Distributed Functional Scalar Quantization Simplified

TL;DR

This paper simplifies the decoder design in distributed functional scalar quantization, extends its applicability to sources with infinite support, and validates the approach through simulations showing accurate performance predictions.

Contribution

It introduces a simpler decoder with equivalent asymptotic performance, decouples communication and computation, and extends DFSQ to infinite-support distributions.

Findings

Simpler decoder matches previous performance asymptotically.

Decoupled communication and computation blocks.

Performance predictions align with simulation results at moderate rates.

Abstract

Distributed functional scalar quantization (DFSQ) theory provides optimality conditions and predicts performance of data acquisition systems in which a computation on acquired data is desired.
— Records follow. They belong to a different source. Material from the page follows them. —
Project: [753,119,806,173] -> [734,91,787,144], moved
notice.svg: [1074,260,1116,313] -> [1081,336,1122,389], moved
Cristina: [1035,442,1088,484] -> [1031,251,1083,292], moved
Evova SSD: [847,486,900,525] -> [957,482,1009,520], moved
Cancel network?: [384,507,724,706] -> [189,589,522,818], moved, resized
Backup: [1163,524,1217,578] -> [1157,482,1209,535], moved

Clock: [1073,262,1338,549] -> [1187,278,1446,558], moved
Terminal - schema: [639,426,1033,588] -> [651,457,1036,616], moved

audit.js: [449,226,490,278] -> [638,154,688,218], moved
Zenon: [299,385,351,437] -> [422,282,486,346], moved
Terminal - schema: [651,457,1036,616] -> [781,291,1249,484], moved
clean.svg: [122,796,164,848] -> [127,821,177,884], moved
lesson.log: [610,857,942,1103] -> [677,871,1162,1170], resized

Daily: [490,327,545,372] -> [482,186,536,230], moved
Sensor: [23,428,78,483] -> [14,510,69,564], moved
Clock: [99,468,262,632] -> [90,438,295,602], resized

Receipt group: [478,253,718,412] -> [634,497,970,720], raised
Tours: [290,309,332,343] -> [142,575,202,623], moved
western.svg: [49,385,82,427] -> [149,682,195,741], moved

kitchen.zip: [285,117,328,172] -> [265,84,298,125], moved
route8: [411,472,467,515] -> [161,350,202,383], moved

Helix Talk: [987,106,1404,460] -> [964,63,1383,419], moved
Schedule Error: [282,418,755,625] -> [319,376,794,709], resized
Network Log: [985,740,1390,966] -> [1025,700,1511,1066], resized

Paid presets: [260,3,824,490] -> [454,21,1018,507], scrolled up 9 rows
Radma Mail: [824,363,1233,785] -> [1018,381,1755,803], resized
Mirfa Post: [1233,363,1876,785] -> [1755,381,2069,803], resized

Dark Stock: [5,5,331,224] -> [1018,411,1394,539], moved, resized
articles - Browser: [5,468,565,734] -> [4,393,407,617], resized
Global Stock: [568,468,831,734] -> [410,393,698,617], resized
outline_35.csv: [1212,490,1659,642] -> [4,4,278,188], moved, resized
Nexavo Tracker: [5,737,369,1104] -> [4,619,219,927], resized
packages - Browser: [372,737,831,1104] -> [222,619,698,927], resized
We address two limitations of previous works: prohibitively expensive decoder design and a restriction to sources with bounded distributions. We rigorously show that a much simpler decoder has equivalent asymptotic performance as the conditional expectation estimator previously explored, thus reducing decoder design complexity. The simpler decoder has the feature of decoupled communication and computation blocks. Moreover, we extend the DFSQ framework with the simpler decoder to acquire sources with infinite-support distributions such as Gaussian or exponential distributions. Finally, through simulation results we demonstrate that performance at moderate coding rates is well predicted by the asymptotic analysis, and we give new insight on the rate of convergence.